Steve Coogan and Judy Dench – what can go wrong, really? Not much, and Stephen Frears manages a beautiful thing: he forces Coogan into a serious, somehow sad role of former journalistic and political hotshot, now demoted to serve as hired hand of human interest story-telling. But he does not allow Coogan to lose his sense of humour, his “The Trip”- or “Alan Partridge”-sharpened weapon of mocking himself and the rest of the world with a flick of the tongue. And at the same time, Dench is not just cast as the melancholic mother searching for a son long lost, as an old-fashioned Damsel not really keeping up with the pace of modern times. Occasionally she shoots arrows of humour, filth or honesty at her surroundings that make the whole scenery stand still, mouth gaping open, aghast … WTF?
It takes both these iconic actors at their very best to hold up this quite tricky story: while starting as a straightforward quest for Ms Philomena’s son that was torn out of her arms when she was nun in a monastery, this story arch is surprisingly soon resolved and deflated. Only to be replaced with a wider narrative about the cruelties girls like her were subjected to, and about the ignorance and soullessness and outright evil that the institutions involved represented – and still represent in their unwillingness to stand up to their past.
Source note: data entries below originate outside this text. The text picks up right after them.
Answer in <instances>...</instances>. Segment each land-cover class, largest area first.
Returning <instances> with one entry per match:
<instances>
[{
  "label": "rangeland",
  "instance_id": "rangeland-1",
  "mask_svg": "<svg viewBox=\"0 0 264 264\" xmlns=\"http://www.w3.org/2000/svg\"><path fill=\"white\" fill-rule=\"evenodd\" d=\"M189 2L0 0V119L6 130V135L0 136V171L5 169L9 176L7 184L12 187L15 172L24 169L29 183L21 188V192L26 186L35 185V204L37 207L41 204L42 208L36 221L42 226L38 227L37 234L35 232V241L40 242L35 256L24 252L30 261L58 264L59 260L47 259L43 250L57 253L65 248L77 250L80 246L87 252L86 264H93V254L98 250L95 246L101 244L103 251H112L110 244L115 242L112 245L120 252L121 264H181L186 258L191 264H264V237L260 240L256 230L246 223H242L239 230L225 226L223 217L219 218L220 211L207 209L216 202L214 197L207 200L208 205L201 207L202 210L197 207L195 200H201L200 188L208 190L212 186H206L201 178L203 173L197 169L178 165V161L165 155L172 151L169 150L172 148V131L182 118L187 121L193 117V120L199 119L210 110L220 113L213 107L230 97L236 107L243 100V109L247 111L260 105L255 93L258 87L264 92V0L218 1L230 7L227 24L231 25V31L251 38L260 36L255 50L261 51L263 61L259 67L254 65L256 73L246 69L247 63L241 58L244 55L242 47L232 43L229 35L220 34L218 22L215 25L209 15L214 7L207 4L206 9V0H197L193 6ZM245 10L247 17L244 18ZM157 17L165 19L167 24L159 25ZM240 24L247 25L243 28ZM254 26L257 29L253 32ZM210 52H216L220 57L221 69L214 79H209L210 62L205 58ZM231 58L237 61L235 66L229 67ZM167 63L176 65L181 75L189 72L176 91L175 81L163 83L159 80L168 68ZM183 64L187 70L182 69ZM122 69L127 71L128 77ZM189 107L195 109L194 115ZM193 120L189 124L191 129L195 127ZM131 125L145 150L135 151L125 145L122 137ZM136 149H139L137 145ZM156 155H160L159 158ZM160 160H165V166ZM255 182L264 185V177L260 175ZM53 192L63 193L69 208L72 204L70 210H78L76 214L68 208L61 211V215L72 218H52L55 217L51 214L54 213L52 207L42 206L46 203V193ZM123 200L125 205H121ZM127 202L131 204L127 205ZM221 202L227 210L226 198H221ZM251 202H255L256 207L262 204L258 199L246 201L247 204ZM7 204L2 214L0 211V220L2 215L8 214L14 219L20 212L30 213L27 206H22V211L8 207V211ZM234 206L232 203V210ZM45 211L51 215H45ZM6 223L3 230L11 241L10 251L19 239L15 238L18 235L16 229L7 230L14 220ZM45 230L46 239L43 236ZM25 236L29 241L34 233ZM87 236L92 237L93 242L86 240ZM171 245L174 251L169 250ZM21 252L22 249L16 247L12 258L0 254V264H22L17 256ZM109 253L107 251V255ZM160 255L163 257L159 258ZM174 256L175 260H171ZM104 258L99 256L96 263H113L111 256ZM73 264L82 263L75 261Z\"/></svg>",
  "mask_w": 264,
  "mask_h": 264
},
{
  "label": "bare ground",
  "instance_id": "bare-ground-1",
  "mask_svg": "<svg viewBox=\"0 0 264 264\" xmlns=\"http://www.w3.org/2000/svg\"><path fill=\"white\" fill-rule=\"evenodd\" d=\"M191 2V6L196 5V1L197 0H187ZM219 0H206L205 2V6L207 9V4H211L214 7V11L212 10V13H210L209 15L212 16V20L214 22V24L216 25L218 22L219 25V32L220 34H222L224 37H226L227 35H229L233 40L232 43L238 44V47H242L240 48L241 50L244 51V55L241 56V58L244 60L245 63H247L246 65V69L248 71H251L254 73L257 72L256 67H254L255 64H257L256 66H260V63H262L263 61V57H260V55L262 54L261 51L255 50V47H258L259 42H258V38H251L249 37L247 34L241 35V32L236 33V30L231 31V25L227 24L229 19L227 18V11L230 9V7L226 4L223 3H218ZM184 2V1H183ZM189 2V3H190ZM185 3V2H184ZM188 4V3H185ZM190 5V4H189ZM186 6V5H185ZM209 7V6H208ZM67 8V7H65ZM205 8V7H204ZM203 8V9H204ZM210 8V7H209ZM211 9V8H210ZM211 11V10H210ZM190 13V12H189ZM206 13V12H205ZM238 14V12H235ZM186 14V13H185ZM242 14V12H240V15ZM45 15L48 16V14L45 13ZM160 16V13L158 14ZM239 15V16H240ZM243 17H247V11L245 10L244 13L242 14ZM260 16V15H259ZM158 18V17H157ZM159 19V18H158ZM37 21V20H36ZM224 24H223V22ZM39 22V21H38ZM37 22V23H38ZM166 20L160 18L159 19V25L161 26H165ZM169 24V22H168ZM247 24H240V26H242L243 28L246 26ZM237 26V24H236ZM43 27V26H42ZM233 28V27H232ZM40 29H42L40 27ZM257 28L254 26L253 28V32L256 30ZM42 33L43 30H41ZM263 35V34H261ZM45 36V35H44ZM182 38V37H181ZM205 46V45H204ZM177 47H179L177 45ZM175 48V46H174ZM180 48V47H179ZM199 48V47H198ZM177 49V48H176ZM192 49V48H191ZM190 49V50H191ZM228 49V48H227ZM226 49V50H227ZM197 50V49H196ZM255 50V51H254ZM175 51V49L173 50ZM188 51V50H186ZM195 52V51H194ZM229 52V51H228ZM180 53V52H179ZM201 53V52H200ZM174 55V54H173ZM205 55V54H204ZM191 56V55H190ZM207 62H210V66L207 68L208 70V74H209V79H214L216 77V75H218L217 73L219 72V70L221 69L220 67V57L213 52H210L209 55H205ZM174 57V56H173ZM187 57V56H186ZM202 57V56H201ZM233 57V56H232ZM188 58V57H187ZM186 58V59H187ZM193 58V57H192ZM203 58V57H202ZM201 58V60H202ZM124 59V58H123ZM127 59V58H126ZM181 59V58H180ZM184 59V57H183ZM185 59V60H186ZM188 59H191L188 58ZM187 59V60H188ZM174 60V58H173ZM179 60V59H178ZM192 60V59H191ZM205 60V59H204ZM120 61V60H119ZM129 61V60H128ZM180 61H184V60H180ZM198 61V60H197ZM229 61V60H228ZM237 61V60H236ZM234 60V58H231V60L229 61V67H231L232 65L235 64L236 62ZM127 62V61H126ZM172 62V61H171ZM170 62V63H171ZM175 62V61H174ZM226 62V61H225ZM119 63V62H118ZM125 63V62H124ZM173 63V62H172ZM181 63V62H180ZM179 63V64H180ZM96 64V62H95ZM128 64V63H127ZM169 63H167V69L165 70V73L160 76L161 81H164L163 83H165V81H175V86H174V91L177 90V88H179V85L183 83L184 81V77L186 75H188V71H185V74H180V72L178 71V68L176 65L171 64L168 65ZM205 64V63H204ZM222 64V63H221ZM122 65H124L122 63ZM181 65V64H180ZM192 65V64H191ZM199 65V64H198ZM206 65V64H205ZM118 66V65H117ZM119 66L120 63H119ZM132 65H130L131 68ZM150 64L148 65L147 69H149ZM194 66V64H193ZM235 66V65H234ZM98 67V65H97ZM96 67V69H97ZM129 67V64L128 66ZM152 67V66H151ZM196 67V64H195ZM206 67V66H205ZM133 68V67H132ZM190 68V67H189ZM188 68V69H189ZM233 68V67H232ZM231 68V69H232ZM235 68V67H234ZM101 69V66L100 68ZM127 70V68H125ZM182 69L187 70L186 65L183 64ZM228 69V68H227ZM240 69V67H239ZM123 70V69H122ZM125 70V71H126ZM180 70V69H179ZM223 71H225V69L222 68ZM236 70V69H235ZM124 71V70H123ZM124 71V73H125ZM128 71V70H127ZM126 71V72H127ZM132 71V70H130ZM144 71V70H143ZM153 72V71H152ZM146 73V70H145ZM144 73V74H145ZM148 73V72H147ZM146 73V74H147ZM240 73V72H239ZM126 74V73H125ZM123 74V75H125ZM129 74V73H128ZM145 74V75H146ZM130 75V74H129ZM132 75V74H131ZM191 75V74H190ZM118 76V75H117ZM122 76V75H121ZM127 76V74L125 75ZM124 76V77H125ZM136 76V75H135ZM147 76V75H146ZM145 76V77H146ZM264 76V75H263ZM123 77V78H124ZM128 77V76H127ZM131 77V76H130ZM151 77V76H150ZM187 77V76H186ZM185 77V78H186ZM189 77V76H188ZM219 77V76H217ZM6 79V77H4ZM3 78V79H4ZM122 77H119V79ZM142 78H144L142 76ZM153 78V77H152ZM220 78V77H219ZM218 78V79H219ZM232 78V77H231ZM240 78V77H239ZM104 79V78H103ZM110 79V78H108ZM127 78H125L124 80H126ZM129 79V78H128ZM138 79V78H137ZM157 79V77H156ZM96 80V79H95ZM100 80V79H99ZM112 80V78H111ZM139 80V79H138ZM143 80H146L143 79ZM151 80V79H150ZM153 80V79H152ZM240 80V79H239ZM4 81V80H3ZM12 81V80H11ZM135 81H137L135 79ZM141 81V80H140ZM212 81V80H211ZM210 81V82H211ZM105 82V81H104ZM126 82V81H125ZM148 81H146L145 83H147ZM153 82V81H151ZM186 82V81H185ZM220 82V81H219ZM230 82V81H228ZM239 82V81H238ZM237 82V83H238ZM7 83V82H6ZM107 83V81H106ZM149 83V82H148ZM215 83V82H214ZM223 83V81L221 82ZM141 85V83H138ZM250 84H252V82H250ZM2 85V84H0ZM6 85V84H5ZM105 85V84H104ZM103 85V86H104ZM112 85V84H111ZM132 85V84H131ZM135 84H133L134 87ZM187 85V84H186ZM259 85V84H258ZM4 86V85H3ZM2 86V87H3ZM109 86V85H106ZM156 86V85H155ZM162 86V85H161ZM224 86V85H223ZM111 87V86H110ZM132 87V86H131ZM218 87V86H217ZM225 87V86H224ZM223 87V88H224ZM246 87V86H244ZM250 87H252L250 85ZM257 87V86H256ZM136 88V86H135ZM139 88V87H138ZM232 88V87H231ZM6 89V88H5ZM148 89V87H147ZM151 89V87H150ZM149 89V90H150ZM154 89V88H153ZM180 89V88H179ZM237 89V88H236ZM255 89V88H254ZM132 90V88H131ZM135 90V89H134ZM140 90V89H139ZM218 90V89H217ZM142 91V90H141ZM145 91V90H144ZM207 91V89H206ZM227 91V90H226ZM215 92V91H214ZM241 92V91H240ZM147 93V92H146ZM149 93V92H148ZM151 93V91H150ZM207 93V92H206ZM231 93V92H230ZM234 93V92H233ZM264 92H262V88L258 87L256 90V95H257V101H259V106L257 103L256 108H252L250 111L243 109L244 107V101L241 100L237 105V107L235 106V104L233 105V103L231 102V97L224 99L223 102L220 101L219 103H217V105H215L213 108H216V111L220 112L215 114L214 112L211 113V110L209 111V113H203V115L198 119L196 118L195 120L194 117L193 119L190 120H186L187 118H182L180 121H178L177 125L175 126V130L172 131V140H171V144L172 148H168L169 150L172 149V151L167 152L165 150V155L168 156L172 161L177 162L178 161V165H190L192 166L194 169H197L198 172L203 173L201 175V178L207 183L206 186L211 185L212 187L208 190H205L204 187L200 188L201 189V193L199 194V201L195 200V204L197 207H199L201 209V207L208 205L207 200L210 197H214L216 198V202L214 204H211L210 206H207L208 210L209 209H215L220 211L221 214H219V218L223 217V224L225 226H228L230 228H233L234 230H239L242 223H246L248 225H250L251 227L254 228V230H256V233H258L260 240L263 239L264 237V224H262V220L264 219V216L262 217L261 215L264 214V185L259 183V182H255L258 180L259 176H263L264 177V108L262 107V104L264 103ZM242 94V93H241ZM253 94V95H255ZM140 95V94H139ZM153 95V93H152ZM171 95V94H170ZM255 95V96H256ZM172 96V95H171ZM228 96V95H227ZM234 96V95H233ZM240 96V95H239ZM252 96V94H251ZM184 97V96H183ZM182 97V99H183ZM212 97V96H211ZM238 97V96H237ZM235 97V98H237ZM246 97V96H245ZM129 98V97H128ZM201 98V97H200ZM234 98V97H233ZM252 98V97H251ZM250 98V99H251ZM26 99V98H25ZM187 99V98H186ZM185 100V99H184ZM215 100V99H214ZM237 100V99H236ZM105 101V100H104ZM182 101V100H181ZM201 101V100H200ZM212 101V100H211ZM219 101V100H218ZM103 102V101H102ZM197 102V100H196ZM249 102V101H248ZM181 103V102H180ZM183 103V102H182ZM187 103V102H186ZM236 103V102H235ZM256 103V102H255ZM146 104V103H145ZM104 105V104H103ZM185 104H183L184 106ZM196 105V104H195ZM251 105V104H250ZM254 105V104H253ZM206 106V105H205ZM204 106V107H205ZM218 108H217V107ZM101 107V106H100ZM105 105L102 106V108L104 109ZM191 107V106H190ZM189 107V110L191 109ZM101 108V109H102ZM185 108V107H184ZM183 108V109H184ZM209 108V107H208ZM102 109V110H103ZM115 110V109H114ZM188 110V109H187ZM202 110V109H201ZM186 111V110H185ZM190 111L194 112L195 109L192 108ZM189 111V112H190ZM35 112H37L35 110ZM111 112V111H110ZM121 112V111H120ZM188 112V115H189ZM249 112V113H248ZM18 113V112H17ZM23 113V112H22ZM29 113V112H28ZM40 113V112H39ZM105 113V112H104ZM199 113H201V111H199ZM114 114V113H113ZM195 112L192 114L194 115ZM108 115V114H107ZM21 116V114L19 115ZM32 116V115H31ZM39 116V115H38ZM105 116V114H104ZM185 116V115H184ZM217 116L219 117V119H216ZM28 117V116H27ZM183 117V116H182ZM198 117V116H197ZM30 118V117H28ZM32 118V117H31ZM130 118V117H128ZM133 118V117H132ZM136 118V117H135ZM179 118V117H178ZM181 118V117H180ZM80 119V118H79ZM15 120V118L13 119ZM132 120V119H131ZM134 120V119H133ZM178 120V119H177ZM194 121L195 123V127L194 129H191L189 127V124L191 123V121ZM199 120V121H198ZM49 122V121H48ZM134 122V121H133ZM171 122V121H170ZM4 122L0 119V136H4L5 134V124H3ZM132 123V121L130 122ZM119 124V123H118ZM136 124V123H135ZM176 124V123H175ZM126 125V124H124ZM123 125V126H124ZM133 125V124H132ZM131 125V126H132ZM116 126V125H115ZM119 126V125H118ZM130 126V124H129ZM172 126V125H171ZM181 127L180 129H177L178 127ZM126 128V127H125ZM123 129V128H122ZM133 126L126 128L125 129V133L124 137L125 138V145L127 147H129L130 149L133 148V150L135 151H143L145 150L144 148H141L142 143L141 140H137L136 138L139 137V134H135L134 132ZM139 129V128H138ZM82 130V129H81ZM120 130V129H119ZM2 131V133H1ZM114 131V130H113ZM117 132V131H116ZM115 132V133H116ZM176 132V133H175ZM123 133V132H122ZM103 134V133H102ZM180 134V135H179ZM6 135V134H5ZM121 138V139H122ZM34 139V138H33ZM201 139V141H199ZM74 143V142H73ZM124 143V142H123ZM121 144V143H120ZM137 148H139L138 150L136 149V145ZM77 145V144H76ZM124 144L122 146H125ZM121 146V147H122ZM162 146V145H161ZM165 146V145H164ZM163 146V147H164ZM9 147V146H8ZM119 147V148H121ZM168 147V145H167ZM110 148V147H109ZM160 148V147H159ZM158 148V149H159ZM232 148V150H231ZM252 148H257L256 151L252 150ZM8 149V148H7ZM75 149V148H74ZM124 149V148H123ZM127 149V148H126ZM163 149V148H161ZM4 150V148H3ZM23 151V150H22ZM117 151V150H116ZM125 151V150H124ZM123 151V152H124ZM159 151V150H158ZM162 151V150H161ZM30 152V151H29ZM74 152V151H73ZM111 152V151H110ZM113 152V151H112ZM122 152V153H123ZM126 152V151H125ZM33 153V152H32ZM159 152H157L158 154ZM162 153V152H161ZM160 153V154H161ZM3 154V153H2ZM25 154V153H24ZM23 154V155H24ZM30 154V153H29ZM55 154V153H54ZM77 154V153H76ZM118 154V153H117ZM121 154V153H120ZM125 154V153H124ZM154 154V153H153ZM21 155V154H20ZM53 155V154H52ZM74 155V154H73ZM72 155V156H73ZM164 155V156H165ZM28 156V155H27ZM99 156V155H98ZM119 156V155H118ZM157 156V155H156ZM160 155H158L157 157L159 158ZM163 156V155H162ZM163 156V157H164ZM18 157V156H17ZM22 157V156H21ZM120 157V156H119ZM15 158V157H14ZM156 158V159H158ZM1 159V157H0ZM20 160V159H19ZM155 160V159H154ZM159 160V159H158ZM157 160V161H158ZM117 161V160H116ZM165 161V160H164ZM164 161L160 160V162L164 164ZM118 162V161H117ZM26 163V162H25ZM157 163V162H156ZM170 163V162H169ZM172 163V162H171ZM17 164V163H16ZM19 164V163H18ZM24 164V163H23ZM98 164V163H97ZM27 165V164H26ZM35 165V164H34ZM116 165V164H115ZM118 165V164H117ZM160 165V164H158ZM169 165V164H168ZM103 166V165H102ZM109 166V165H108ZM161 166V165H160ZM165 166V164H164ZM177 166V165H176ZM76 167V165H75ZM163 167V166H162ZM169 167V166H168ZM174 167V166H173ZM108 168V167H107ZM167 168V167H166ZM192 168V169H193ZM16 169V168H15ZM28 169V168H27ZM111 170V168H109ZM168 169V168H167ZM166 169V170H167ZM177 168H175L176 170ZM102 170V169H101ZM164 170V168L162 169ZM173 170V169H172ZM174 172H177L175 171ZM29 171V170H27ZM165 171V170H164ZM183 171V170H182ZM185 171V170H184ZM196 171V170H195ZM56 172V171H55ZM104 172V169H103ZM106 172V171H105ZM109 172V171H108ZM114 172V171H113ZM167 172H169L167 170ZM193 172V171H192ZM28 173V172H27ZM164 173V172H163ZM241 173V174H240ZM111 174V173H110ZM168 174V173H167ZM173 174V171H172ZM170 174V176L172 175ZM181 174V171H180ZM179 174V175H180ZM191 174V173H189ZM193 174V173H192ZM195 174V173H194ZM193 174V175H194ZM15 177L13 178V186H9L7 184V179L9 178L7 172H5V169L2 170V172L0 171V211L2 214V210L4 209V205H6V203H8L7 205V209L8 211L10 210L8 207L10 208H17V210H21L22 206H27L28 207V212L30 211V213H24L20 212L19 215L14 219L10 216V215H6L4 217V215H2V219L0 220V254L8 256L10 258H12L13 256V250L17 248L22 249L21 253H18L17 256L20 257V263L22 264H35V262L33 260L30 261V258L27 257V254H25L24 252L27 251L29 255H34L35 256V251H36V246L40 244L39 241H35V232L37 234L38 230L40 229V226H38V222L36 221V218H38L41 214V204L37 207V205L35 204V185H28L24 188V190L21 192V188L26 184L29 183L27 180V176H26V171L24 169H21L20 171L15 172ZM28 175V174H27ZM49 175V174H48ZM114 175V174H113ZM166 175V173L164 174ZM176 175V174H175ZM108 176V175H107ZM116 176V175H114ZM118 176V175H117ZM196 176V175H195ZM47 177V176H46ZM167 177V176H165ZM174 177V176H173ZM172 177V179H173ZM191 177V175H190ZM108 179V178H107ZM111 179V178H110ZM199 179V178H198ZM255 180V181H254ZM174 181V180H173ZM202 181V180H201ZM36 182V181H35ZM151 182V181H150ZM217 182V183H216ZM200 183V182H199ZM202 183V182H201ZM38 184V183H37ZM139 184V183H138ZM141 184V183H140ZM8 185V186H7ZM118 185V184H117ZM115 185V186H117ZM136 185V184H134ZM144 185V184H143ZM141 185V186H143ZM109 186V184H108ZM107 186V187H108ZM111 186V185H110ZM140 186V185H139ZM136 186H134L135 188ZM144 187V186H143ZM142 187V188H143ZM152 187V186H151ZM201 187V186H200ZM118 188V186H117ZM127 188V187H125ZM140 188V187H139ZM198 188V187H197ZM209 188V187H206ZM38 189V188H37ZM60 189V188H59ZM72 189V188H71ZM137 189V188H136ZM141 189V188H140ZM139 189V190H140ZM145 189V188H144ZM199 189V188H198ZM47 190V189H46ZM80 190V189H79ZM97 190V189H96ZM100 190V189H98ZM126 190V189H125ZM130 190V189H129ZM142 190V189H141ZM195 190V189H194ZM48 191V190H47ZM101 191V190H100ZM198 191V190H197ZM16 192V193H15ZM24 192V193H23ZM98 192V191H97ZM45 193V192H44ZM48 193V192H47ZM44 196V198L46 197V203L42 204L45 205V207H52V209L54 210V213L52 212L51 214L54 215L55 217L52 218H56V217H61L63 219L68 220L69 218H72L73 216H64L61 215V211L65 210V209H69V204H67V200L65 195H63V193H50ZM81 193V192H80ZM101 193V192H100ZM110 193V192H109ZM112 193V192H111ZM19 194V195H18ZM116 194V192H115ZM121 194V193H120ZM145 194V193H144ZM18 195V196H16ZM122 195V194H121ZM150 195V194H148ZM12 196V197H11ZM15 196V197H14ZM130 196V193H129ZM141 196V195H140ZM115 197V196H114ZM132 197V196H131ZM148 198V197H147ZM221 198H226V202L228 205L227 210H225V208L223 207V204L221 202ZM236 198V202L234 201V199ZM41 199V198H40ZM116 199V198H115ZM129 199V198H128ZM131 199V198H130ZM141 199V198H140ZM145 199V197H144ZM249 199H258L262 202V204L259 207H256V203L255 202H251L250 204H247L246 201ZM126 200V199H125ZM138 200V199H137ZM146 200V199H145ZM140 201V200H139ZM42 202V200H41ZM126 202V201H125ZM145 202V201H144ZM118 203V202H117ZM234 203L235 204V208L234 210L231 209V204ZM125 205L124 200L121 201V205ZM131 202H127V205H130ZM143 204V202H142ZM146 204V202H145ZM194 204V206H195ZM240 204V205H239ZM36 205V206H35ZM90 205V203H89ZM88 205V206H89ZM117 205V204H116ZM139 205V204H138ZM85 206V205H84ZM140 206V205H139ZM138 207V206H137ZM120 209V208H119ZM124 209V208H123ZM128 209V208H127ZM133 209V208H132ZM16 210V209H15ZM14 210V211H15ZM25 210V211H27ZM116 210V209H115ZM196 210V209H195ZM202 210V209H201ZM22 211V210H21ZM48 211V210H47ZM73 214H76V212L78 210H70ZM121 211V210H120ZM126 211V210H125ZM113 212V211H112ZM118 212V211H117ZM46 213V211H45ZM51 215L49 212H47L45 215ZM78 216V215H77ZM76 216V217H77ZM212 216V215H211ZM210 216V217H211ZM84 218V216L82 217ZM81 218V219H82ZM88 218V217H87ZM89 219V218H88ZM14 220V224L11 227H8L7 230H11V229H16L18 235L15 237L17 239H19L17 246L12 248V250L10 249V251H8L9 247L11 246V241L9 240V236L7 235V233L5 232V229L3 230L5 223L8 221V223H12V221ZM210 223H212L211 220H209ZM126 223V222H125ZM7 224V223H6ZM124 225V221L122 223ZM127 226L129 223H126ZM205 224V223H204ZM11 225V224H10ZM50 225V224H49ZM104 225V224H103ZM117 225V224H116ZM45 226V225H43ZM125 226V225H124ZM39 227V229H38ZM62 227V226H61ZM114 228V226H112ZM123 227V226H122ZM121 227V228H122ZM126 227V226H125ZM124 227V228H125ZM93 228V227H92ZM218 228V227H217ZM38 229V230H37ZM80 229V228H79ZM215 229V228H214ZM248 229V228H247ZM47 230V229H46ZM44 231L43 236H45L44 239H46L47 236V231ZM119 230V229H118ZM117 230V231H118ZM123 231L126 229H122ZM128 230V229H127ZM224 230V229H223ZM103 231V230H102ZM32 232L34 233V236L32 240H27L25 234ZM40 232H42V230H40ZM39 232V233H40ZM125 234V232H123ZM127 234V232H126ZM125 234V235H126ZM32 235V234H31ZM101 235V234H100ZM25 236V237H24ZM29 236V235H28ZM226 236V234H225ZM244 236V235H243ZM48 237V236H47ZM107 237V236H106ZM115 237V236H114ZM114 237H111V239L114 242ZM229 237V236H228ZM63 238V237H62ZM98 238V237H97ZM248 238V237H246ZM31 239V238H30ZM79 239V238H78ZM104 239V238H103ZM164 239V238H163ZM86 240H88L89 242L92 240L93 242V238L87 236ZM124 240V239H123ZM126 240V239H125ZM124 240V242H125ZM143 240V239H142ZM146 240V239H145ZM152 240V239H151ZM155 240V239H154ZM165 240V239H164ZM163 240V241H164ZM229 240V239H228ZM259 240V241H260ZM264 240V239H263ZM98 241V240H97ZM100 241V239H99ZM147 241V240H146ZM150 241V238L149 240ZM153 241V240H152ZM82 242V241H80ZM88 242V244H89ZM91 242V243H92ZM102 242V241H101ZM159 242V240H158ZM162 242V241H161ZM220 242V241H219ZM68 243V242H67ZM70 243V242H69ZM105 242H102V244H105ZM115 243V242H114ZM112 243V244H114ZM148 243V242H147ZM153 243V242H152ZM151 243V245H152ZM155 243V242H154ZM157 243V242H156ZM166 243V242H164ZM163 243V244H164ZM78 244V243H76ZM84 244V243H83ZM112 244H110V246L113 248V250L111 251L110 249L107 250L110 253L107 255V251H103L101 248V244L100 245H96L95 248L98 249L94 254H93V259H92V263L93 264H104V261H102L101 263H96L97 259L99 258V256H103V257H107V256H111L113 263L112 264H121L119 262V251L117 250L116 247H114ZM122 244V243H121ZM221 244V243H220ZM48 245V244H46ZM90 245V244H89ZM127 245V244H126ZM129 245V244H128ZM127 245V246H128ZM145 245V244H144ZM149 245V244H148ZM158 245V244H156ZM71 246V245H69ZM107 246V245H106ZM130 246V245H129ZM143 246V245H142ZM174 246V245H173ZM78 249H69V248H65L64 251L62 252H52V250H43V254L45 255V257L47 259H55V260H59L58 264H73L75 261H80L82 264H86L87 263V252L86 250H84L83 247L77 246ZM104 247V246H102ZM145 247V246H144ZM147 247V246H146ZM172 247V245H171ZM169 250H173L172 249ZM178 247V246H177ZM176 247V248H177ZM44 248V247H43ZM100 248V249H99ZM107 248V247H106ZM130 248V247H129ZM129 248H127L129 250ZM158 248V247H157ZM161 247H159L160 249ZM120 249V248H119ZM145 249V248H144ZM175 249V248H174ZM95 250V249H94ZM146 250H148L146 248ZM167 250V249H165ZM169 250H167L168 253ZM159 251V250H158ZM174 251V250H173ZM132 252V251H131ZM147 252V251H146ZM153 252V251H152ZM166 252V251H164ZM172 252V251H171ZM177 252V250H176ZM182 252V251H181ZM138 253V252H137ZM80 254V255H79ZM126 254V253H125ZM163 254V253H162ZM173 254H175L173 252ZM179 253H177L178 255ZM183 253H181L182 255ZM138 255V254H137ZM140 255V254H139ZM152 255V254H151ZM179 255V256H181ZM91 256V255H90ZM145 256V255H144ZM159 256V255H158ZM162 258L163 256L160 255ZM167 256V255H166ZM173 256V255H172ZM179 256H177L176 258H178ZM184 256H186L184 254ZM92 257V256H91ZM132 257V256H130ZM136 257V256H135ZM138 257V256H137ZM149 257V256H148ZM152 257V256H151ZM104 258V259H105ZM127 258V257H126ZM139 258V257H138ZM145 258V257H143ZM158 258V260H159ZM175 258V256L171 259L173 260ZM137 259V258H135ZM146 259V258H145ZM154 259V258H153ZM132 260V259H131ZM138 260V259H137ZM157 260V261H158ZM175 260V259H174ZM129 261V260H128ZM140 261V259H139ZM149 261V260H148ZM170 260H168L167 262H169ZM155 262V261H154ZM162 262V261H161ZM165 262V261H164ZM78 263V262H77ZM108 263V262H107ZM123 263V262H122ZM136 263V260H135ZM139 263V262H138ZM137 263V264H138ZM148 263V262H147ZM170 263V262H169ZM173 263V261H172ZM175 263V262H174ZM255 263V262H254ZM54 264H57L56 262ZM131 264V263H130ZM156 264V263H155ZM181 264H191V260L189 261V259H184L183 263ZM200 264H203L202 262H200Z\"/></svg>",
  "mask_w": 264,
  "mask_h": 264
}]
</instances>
The best bit about “Philomena” is that wherever the danger of eruption, of spectacle lurks around the corner, of violent and hateful final confrontations, Stephen Frears shouts “Apage!” and takes the mellow route, the realistic route that is not less painful, but in line with the attitude of this particular elderly lady who has certainly spent all her rage and fury long ago – if she ever had any to begin with.